8. Upgrade Checklist from v0.12 to v0.13

hermes update --check
hermes backup
hermes --version
hermes curator run --dry-run
hermes plugins list
hermes model

Then verify the v0.13-specific paths:

  • Create a throwaway Kanban card and dispatch one worker.
  • Set and clear a /goal in a disposable session.
  • Make a harmless file edit and confirm checkpoint/rollback behavior.
  • Restart the gateway mid-conversation and verify auto-resume.
  • Check that secret redaction is on by default in logs, debug bundles, and gateway replies.
  • If you use Discord/WhatsApp, re-check guild/channel/user allowlists.
  • Replace pure status-check LLM crons with no_agent jobs.
  • If you expose Google Chat, treat it like any other untrusted group surface until allowlists are proven.

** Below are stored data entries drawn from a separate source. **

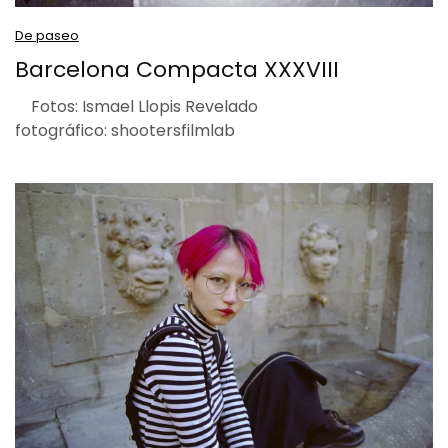
De paseo
Barcelona Compacta XXXVIII
Fotos: Ismael Llopis Revelado
fotográfico: shootersfilmlab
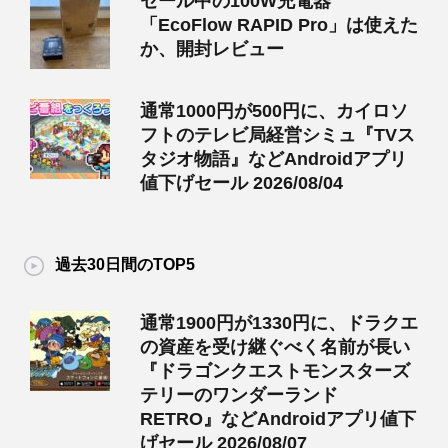
セール中の100W充電器
「EcoFlow RAPID Pro」は使えた
か、開封レビュー
通常1000円が500円に、カイロソ
フトのテレビ局経営シミュ『TVス
タジオ物語』などAndroidアプリ
値下げセール 2026/08/04
過去30日間のTOP5
通常1900円が1330円に、ドラクエ
の資産を受け継ぐべく名前が長い
『ドラゴンクエストモンスターズ
テリーのワンダーランド
RETRO』などAndroidアプリ値下
げセール 2026/08/07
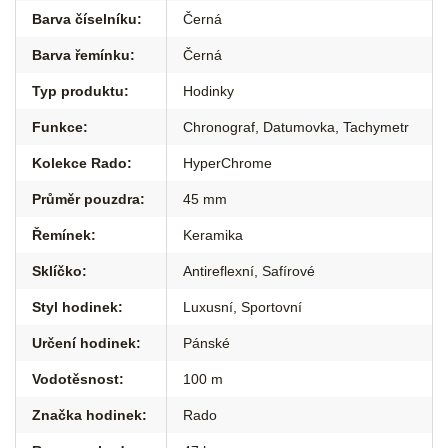
Barva číselníku
:
Černá
Barva řemínku
:
Černá
Typ produktu
:
Hodinky
Funkce
:
Chronograf
,
Datumovka
,
Tachymetr
Kolekce Rado
:
HyperChrome
Průměr pouzdra
:
45 mm
Řemínek
:
Keramika
Sklíčko
:
Antireflexní
,
Safírové
Styl hodinek
:
Luxusní
,
Sportovní
Určení hodinek
:
Pánské
Vodotěsnost
:
100 m
Značka hodinek
:
Rado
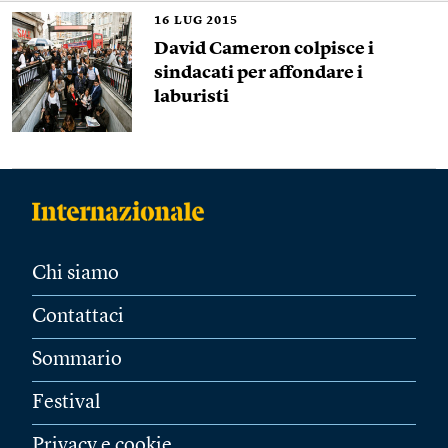
16
LUG 2015
David Cameron colpisce i
sindacati per affondare i
laburisti
Chi siamo
Contattaci
Sommario
Festival
Privacy e cookie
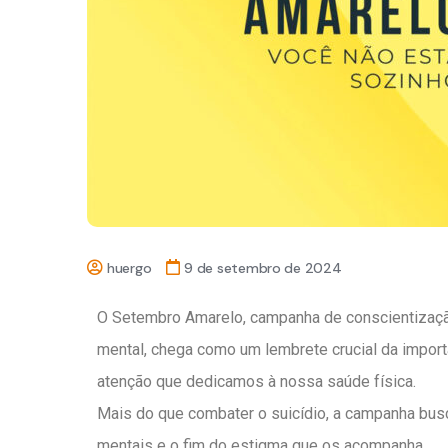
huergo
9 de setembro de 2024
O Setembro Amarelo, campanha de conscientizaçã
mental, chega como um lembrete crucial da impo
atenção que dedicamos à nossa saúde física.
Mais do que combater o suicídio, a campanha busc
mentais e o fim do estigma que os acompanha.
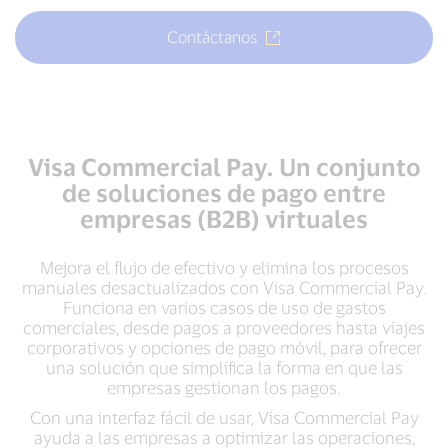
Contáctanos
Visa Commercial Pay. Un conjunto
de soluciones de pago entre
empresas (B2B) virtuales
Mejora el flujo de efectivo y elimina los procesos
manuales desactualizados con Visa Commercial Pay.
Funciona en varios casos de uso de gastos
comerciales, desde pagos a proveedores hasta viajes
corporativos y opciones de pago móvil, para ofrecer
una solución que simplifica la forma en que las
empresas gestionan los pagos.
Con una interfaz fácil de usar, Visa Commercial Pay
ayuda a las empresas a optimizar las operaciones,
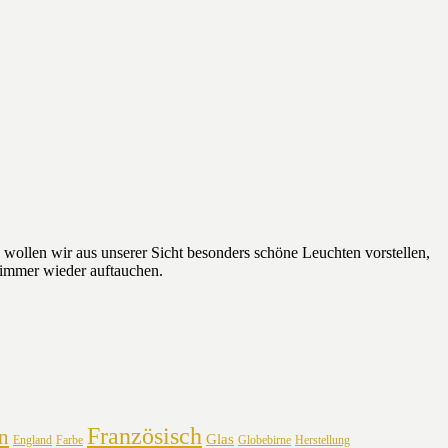
ollen wir aus unserer Sicht besonders schöne Leuchten vorstellen,
 immer wieder auftauchen.
Französisch
n
Glas
England
Farbe
Globebirne
Herstellung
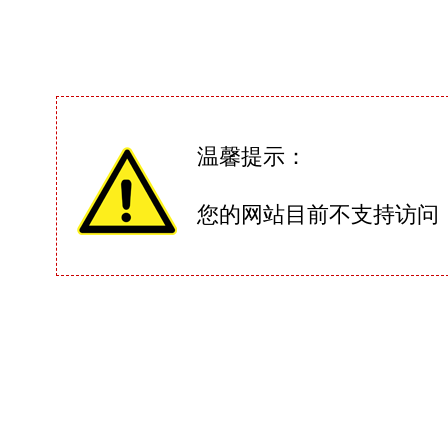
温馨提示：
您的网站目前不支持访问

9. The Current Power Stack

For a serious May 2026 Hermes deployment:

  1. Dashboard for config, plugins, Kanban, analytics, profiles, and Chat.
  2. Kanban for durable multi-agent work.
  3. /goal for single-session persistence.
  4. Curator for skill-library hygiene.
  5. LightRAG or a memory provider plugin for cross-session recall.
  6. MCP for tools, with strict trust and sampling boundaries.
  7. Coding-agent lanes for code work, not one giant Hermes prompt.
  8. Remote sandboxes/worktrees for isolation.
  9. Langfuse/Helicone/Phoenix for traces and cost control.
  10. No-agent cron for deterministic watchdogs.

If you only adopt one new pattern from v0.13, adopt Kanban. It is the difference between "an agent tried something" and "a system of agents completed auditable work."